FDA Releases Guidance for Food Allergen Labeling Exemptions
The Food and Drug Administration (FDA) issued final guidance for industry on June 19 titled “Food Allergen Labeling Exemption Petitions and Notifications.” This guidance was preceded by draft guidance by the same name. The FDA received comments on the draft guidance and considered them when making revisions to the final guidance. The final guidance explains the FDA’s thinking on the submission of petitions and notifications for obtaining exemptions from labeling requirements for major food allergens under the Food, Drug, and Cosmetic Act (FD&C Act).
In 2004, the Food Allergen Labeling and Consumer Protect Act (FALCPA) created a new food misbranding charge regarding the labeling of major food allergens. FALCPA amended the FD&C Act to state that foods that failed to declare the presence of a major food allergen on the product label would be considered misbranded. The FD&C Act defines a major food allergen as “milk, egg, fish (e.g., bass, flounder, or cod), Crustacean shellfish (e.g., crab, lobster, or shrimp), tree nuts (e.g., almonds, pecans, or walnuts), wheat, peanuts, and soybeans.” Section 321(qq) also defines a major food allergen as a food ingredient that contains protein derived from the listed foods. However, FALCPA provided two pathways for certain ingredients derived from major food allergens to be exempt from allergen labeling requirements.

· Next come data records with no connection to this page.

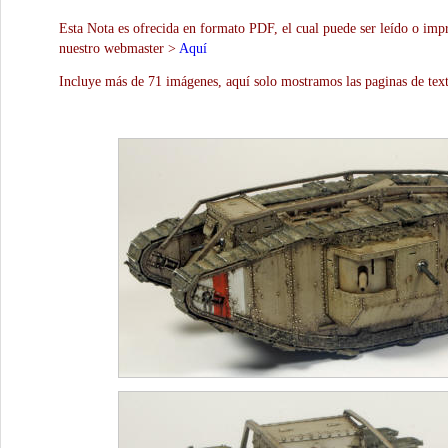
Esta Nota es ofrecida en formato PDF, el cual puede ser leído o impr
nuestro webmaster >
Aquí
Incluye más de 71 imágenes, aquí solo mostramos las paginas de text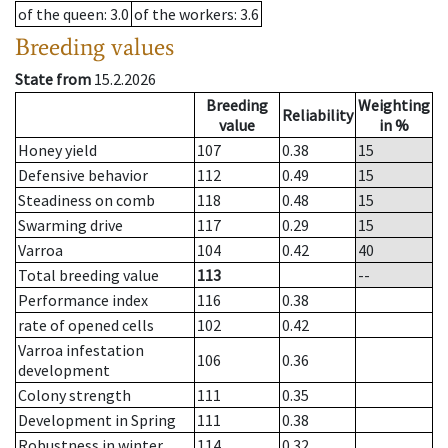
of the queen
: 3.0
of the workers
: 3.6
Breeding values
State from
15.2.2026
Breeding
Weighting
Reliability
value
in %
Honey yield
107
0.38
15
Defensive behavior
112
0.49
15
Steadiness on comb
118
0.48
15
Swarming drive
117
0.29
15
Varroa
104
0.42
40
Total breeding value
113
--
Performance index
116
0.38
rate of opened cells
102
0.42
Varroa infestation
106
0.36
development
Colony strength
111
0.35
Development in Spring
111
0.38
Robustness in winter
114
0.32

Section 403 allows a person to petition the Secretary of the Department of Health and Human Services to exempt a major food allergen ingredient. Section 403 also states that a person need not file a petition if he or she files a notification with the Secretary.
Certain ingredients derived from major food allergens are modified to such an extent that they lack the offending allergenic protein. Additionally, it is possible for a major food allergen to be used as an ingredient such that the level of the allergenic protein in the finished food product does not cause an allergic response. The two FALCPA exemption pathways allow these types of ingredients to avoid major food allergen labeling requirements. Both pathways require a showing that the ingredient “does not cause an allergic response that poses a risk to human health.” First, an ingredient may become exempt through a petition process under which a petitioner has the burden of proof to present scientific evidence, including (in some cases) clinical studies of oral food challenges or skin prick testing to prove that the ingredient will not provoke an allergic response that poses a risk to human health. Second, an ingredient may become exempt through submission of a notification that contains scientific evidence that the ingredient “does not contain allergenic protein” or that there has been a previous determination through a premarket approval process under section 409 of the FD&C Act.
Both types of submissions will require an ingredient description, the method or procedure used to prepare or manufacture the ingredient, an ingredient protein characterization, a description of the intended use in the final food product, and methods used to obtain the scientific evidence. Petitions should contain information on the expected consumer exposure during a single consumption of the finished food product and clinical studies or risk modeling, using data on consumer exposure. Notifications should contain protein characterization, with a preference for clinical data, and any relevant animal or in vitro studies. The FDA will evaluate the scientific evidence for the specific ingredient and for the specific use of the ingredient as stated in the submission. According to the FDA, the submitter should determine whether a petition or notification is most appropriate for the ingredient and its specific uses. Finally, the FD&C Act requires all petitions and notifications as well as the FDA’s response to be posted publicly. The inventory of petitions received since 2004 can be found here, and the inventory of notifications can be found here. To date, eight notifications and three petitions have been filed. One petition has been approved (soy), and one notification has been approved (fish). The final guidance will provide direction to entities interested in having an ingredient exempted from major food allergen labeling requirements.